**Description of the task:** Each line below that contains the word "hand" must be copied.

**Data supplied:**

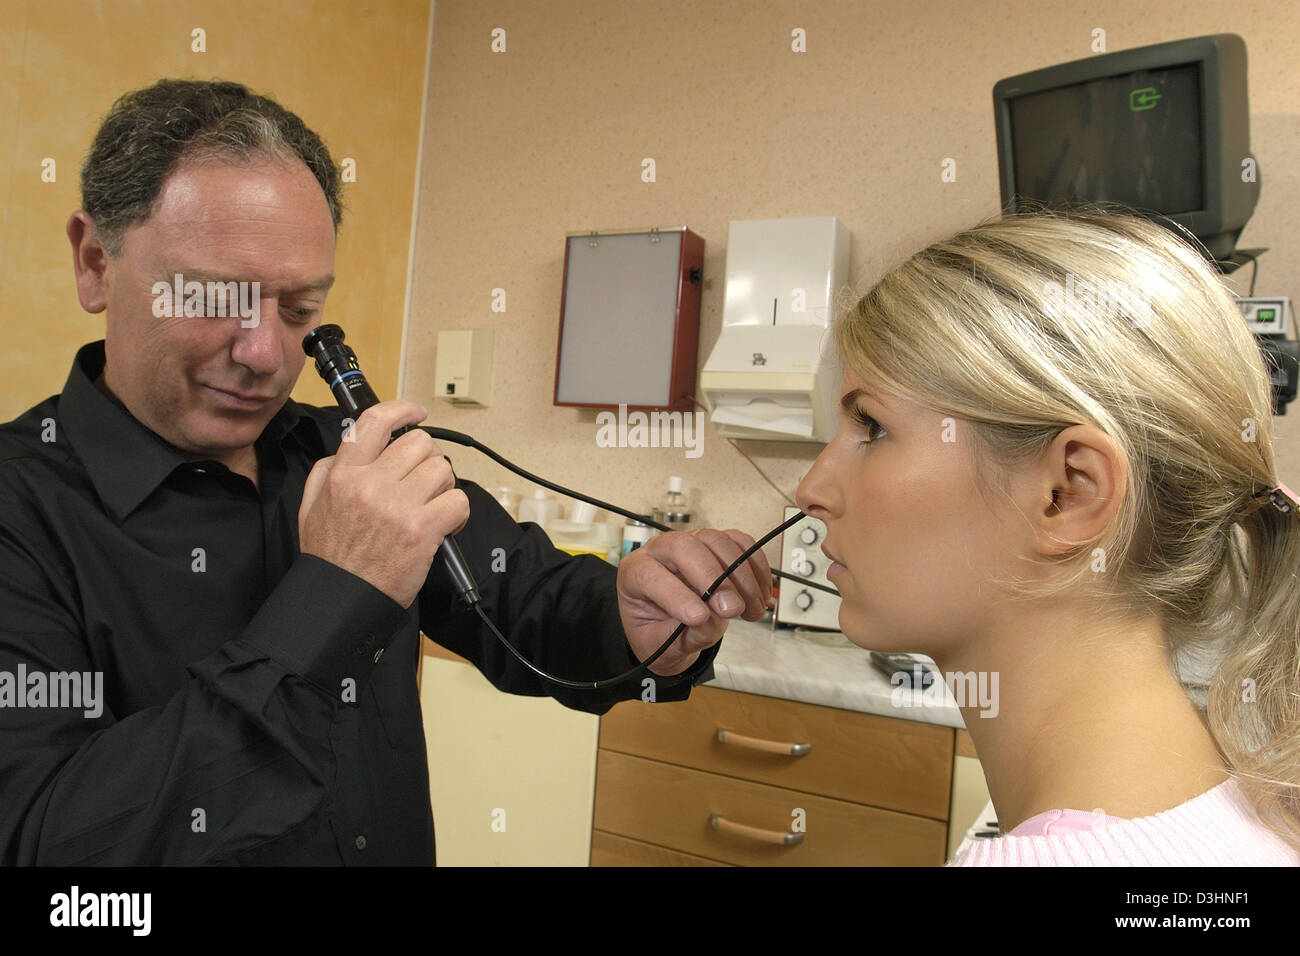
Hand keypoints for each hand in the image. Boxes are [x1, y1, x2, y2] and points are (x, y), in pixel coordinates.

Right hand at [298, 400, 469, 607]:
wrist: (340, 599)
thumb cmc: (330, 556)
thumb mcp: (310, 506)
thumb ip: (327, 470)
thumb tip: (355, 445)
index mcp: (343, 475)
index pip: (375, 421)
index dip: (402, 409)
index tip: (417, 412)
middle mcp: (370, 485)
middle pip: (420, 443)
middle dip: (427, 459)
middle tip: (422, 481)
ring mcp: (398, 507)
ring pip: (442, 469)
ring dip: (443, 485)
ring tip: (431, 505)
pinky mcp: (423, 530)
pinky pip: (458, 500)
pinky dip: (458, 512)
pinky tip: (444, 524)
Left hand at [616, 529, 772, 676]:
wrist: (667, 626)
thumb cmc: (657, 632)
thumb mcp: (660, 646)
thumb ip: (682, 636)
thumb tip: (711, 619)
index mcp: (634, 573)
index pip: (650, 575)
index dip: (676, 595)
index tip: (698, 618)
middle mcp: (660, 551)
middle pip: (685, 547)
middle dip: (714, 578)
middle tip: (731, 610)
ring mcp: (689, 542)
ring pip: (717, 541)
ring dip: (741, 576)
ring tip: (750, 610)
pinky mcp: (715, 545)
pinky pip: (740, 543)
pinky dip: (755, 567)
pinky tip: (760, 594)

**Response box:**
Hand keypoints for each hand in the image. Boxes are [x1, y1, x2, y2] and points are (x, y), in pixel coordinates.
Right hand at [298, 400, 469, 607]:
Left hand at [616, 529, 772, 676]:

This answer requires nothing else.